Eine Parodontitis gehört inzwischen zu den Zahnerkrankungen, die anfangs unbemerkt und unbeachtet bleibt, jedoch mit verlaufender Zeit nicht nur zu einem Zahnverlust führen, sondern auch schwerwiegende Folgen nach sich ziehen kann.

Besondere Risiken an einer Parodontitis zu erkranken findet sich hier bei Rauchern, da das enthaltene Nikotin sich wie ein Mantel im Mundraum und um die Zähne ausbreitet. Zusätzliche Belastungen durch zu viel Kaffee, Tee, Alkohol oder zuckerhaltige Lebensmittel unterstützen ebenfalls die Entstehung einer Parodontitis. Das Fatale an einer Parodontitis ist allerdings, dass sie bei einer Nichtbehandlung schwerwiegende Folgen für den gesamten menschlichen Organismus haben kann. Haben sich an den Zähnen die sog. Konkremente gebildet , das sind Beläge, die fest sitzen und sich nur schwer wieder entfernen lassen, ist mit normalem Zähneputzen ein Entfernen meist nicht mehr möglich. Es muss dann eine sog. Professionelle Zahnreinigung in der Zahnarztpraxis durchgeführt werden. Patienten, die eine Parodontitis nicht professionell behandeln lassen erhöhen dadurch das Risiko an einem Herzinfarkt, Schlaganfall oder rheumatischen Beschwerden zu erkranken, da sich die Bakterien, die sich in der Plaque befinden, sich über den gesamten Körper ausbreiten können. Zudem wurden in verschiedenen Studien festgestellt, dass durch eine unbehandelte Parodontitis bei Schwangeren eine Frühgeburt ausgelöst werden kann.

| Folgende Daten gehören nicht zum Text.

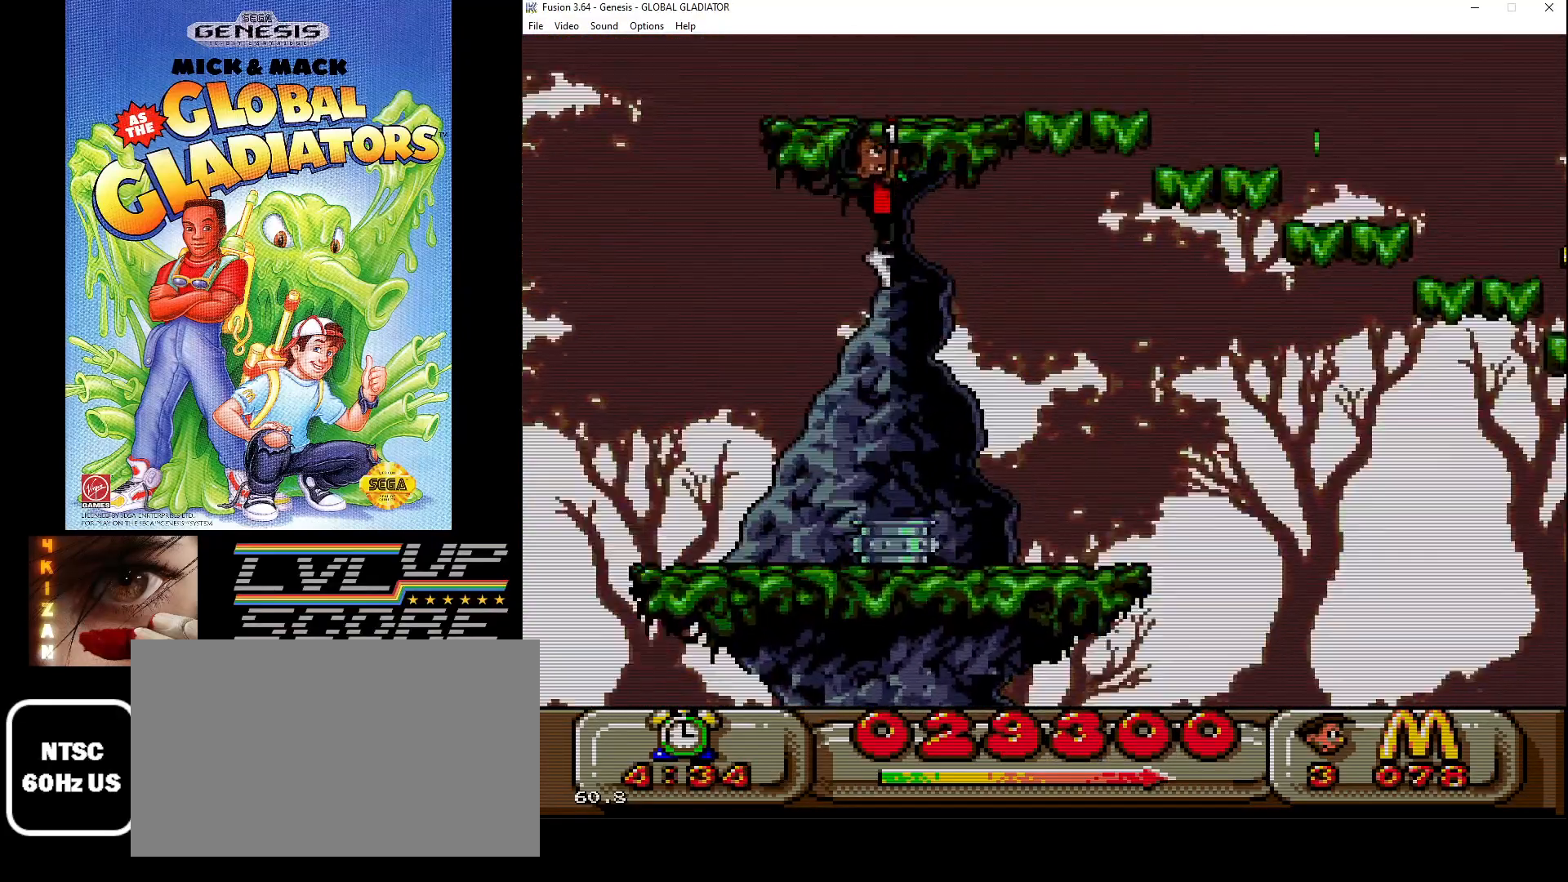
{"buttons": [], "events": [[317, "DPAD_RIGHT", "down"], [383, "DPAD_RIGHT", "up"]]}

Um derartige Risiken im Bereich der Zähne auszuschließen sollte man sich regelmäßigen zahnärztlichen Kontrollen unterziehen, die eine Zahnsteinentfernung und Begutachtung des Zahnfleisches beinhaltet. Bei einer Erkrankung durch eine Parodontitis sollte möglichst schnell eine professionelle Zahnreinigung durchgeführt werden falls erforderlich auch eine Parodontosebehandlung . Weitere präventive Maßnahmen sind eine regelmäßige eigene Mundhygiene mittels Zähne putzen und Mundspülungen, sowie eine zahngesunde Ernährung mit viel Vollkorn und wenig Zucker oder weißen Lebensmitteln. Parodontitis lässt sich durch all diese Maßnahmen eindämmen und schützt somit vor einer Parodontose oder Erkrankung des Herzens, des Gehirns oder auch der Knochen.